Miré a la derecha y luego a la izquierda en busca de una vía de huida.

El sedán se acercó más y se detuvo a apenas un coche de distancia.

Holtzer me miró, tratando de adivinar lo que haría. Durante una fracción de segundo, nos miramos de hito en hito. Luego arremetió contra mí.

– ¡Es por tu propio bien! -gritó al tiempo que intentaba rodearme la cintura con los brazos. Vi que se abrían las puertas traseras del sedán y que un par de japoneses fornidos salían por ambos lados.

Intenté apartar a Holtzer, pero me había entrelazado las manos en la espalda. El conductor se volvió y comenzó a chillar, aunque no entendí nada.

Los dos japoneses habían cerrado las puertas y se acercaban al taxi sin llamar la atención. Mierda.

Rodeé el cuello a Holtzer con el brazo derecho, le empujé la cabeza hacia mi pecho y deslicé el izquierdo entre mi cuerpo y su cuello para buscarle la carótida con la mano.
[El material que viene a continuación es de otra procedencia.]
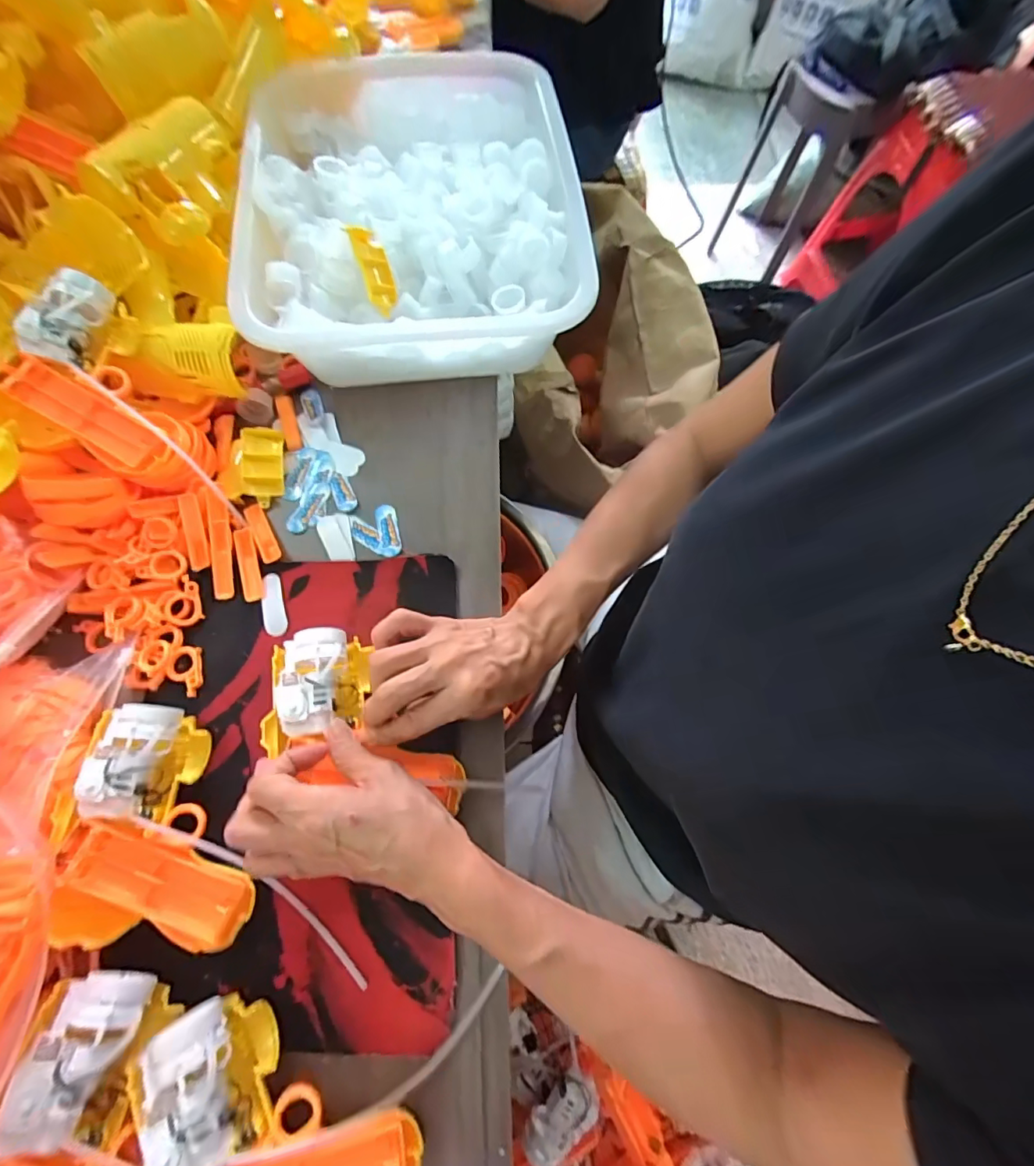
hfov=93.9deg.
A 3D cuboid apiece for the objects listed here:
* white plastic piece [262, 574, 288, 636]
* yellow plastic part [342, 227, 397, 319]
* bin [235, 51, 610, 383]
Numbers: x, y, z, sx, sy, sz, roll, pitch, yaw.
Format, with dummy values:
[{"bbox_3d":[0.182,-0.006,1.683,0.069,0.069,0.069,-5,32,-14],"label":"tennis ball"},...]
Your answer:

– Aum da! Aum Shinrikyo da! -le grité al taxista-. Sarin! -Aum era la secta que había gaseado el metro de Tokio en 1995 y los recuerdos del atentado de gas sarín todavía provocan pánico.

Holtzer gritó algo contra mi pecho. Me incliné hacia delante y utilicé el torso y las piernas a modo de cascanueces. Noté que relajaba los músculos.

– Ei? Nan da tte? -preguntó el taxista sin terminar de creerse lo que veía. ¿Qué quiere decir?